There are different ways to answer that question; the preferred one in the exam is to reason with the SOS rules and the must and can sets of actions. Below, I am using the compilation to guarded actions for the same.
In question 7a, we stop after step 0 since the exam task just asks for the result obtained for inputs i=false and i=true in the first reaction step only. So, we do not consider the further execution in 7a.
The program in 7a is as follows:
module P7a(event ?i,o1,o2) {
immediate abort {
if(i) emit(o2);
if(!o2) emit(o1);
if(o1) emit(o2);
} when(!o2);
}
For the program in 7a, we obtain the following guarded actions:
- i&o2&st => o2 = true
- !o2&o2&st => o1 = true
- o1&o2&st => o2 = true
So, if st=true and i=false, we have
- false => o2 = true
- !o2&o2 => o1 = true
- o1&o2 => o2 = true
So, neither o1 nor o2 can be determined which means that their emit statements are in the can sets, but not in the must sets. And if st=true and i=true, we have
- o2 => o2 = true
- !o2&o2 => o1 = true
- o1&o2 => o2 = true
which again does neither give values for o1 nor for o2 in the causality analysis.
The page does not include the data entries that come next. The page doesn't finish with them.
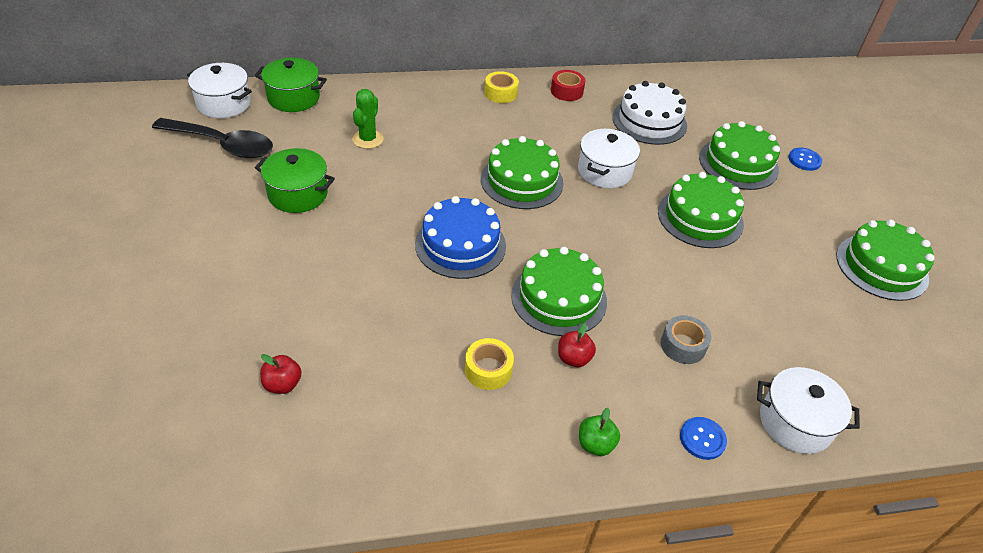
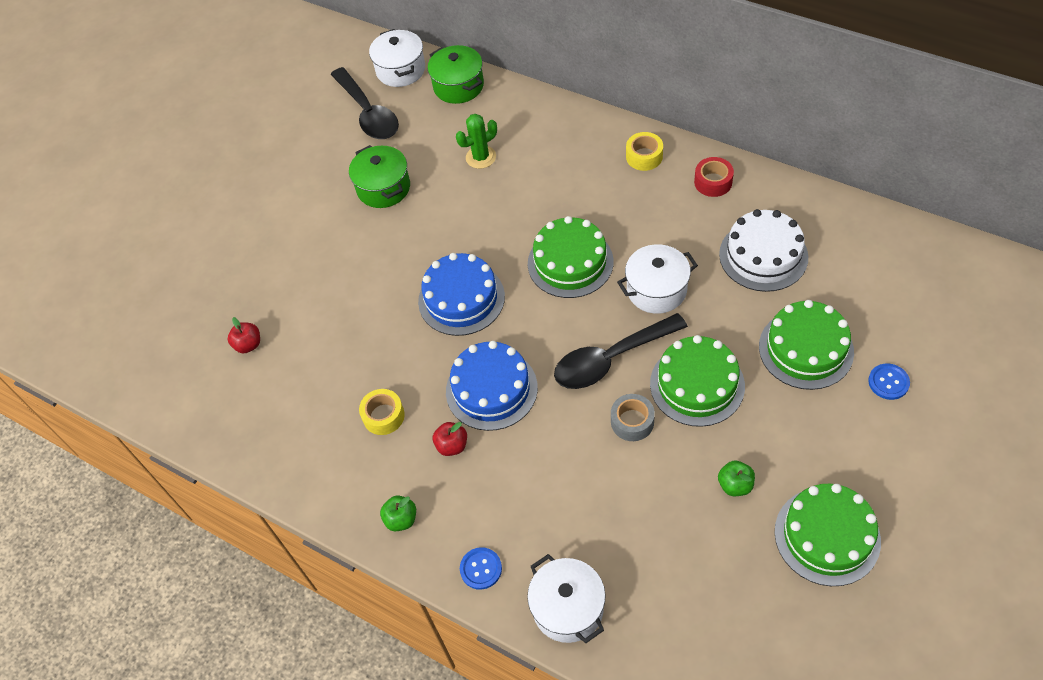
camera: 50 degrees right, 10 degrees up
green cake [511,247,607,336] -> blue cake [446,341,538,431]
grey tape [661,315,711,364] -> grey tape moved to [611,394,655,441]
none -> black spoon [554,313,688,389]
none -> green apple [718,461,755,496]

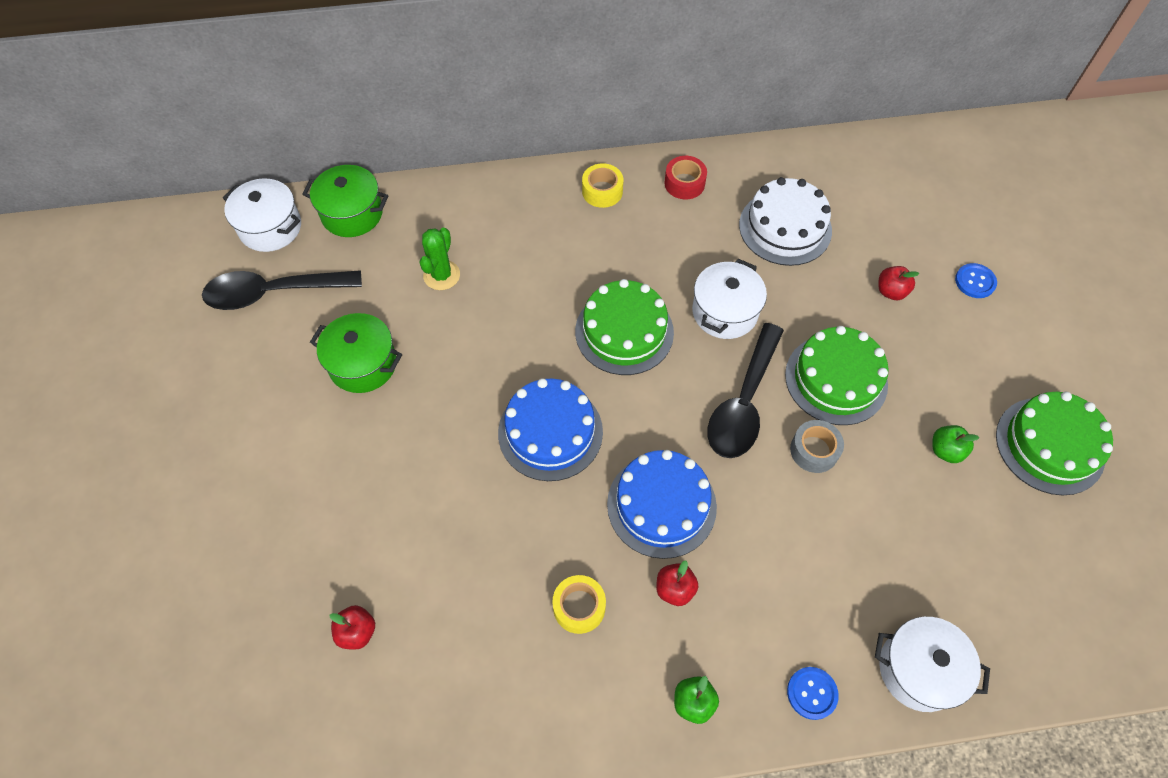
camera: 45 degrees left, 5 degrees up
black spoon [330,67,399,139] -> black spoon turned 150 degrees clockwise [202,270,362,310]
green cake [759,300,854,390] -> red apple [878,266,919,300]

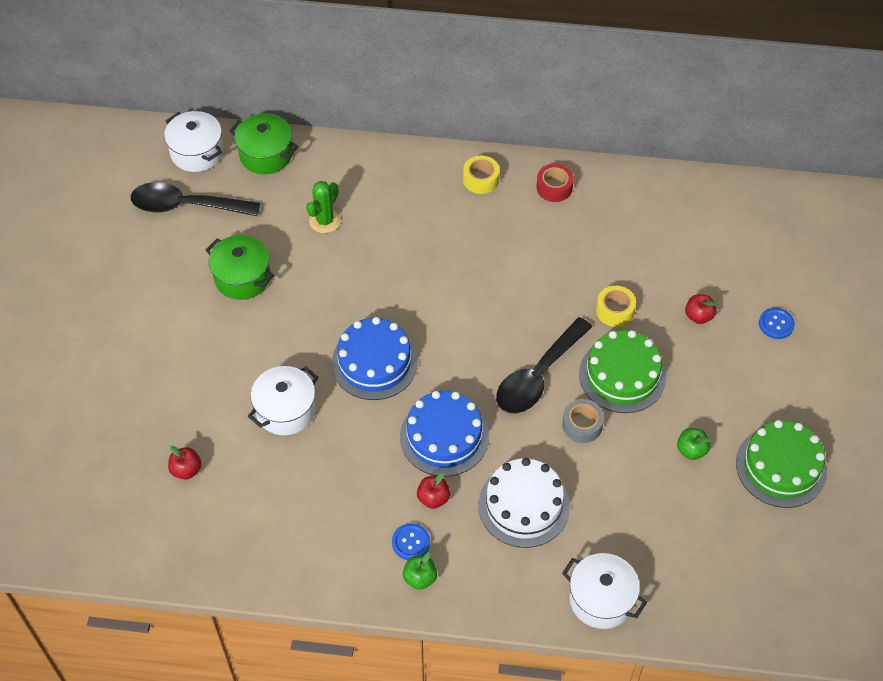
camera: 15 degrees right, 5 degrees down
yellow tape [552,575,606,634] -> yellow tape moved to [596,286,636,327]
green cake [575,279,674,375] -> none
white pot [692,259,767,339] -> white pot moved to [248,366,319,435]
white cake [739,177,832,266] -> white cake moved to [478,458,570,548]
blue button [787,667,839,720] -> blue button moved to [392,523,430,560]

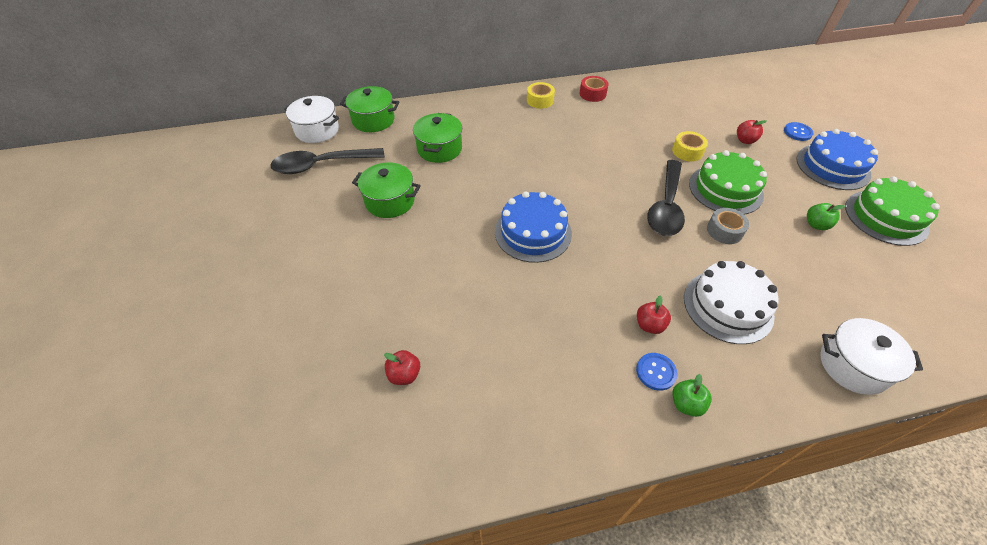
camera: 20 degrees left, 5 degrees down
white pot [248,366,319,435] -> none
green cactus [306,181,341,233] -> green pot [413,113,462,163]
blue cake [400,391,489,477] -> blue cake moved to [796,129,878,190]

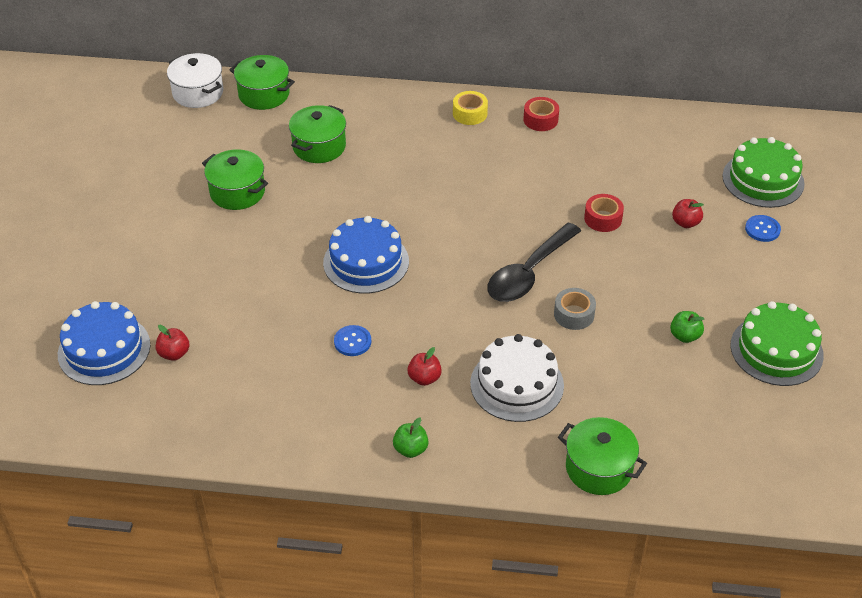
camera: 20 degrees right, 5 degrees down
black spoon [270,148,385,174] -> none
blue button [636,353,677,391] -> blue button moved to [334,325,371,356]
yellow tape [672,131,708,162] -> red tape [584,194,624,232]
green cake [689,150,767,215] -> green cake moved to [722,137,805,208]
blue cake [796,129,878,190] -> blue cake moved to [58,301,150,385]
white pot [821,318,923,395] -> green pot [558,417,647,495]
In problem 7b, there is no input, so I don't understand your question. We consider
module P7b(event o1,o2) {
if(!o2) emit(o1);
weak suspend {
l1:immediate await(o1);
l2:pause;
if(!o1) emit(o2);
} when(!o1);
}
which has the following guarded actions:
- st&!o1 => next(l1) = true
- o1&st => next(l2) = true
- st&!o2 => o1 = true
- o1&l1&!o1|l1&!o1 => next(l1) = true
- o1&o1&l1|l2&!o1 => next(l2) = true
- l2&!o1 => o2 = true
In the first step, we have st=true & l1=false & l2=false, and therefore
- !o1 => next(l1) = true
- o1 => next(l2) = true
- !o2 => o1 = true
Since there is no action for setting o2 at this point of time, o2 becomes false by the reaction to absence. Hence, by "!o2 => o1 = true", o1 becomes true. We therefore execute the following in the first point of time
- next(l2) = true
- o1 = true
So, at time t=1, we have st=false & l1=false & l2=true, so that we have
- false => next(l1) = true
- false => next(l2) = true
- false => o1 = true
- false => next(l1) = true
- !o1 => next(l2) = true
- !o1 => o2 = true
Now, there is no action on o1, so that it becomes false by the reaction to absence. Because of this, we set o2=true, and next(l2)=true.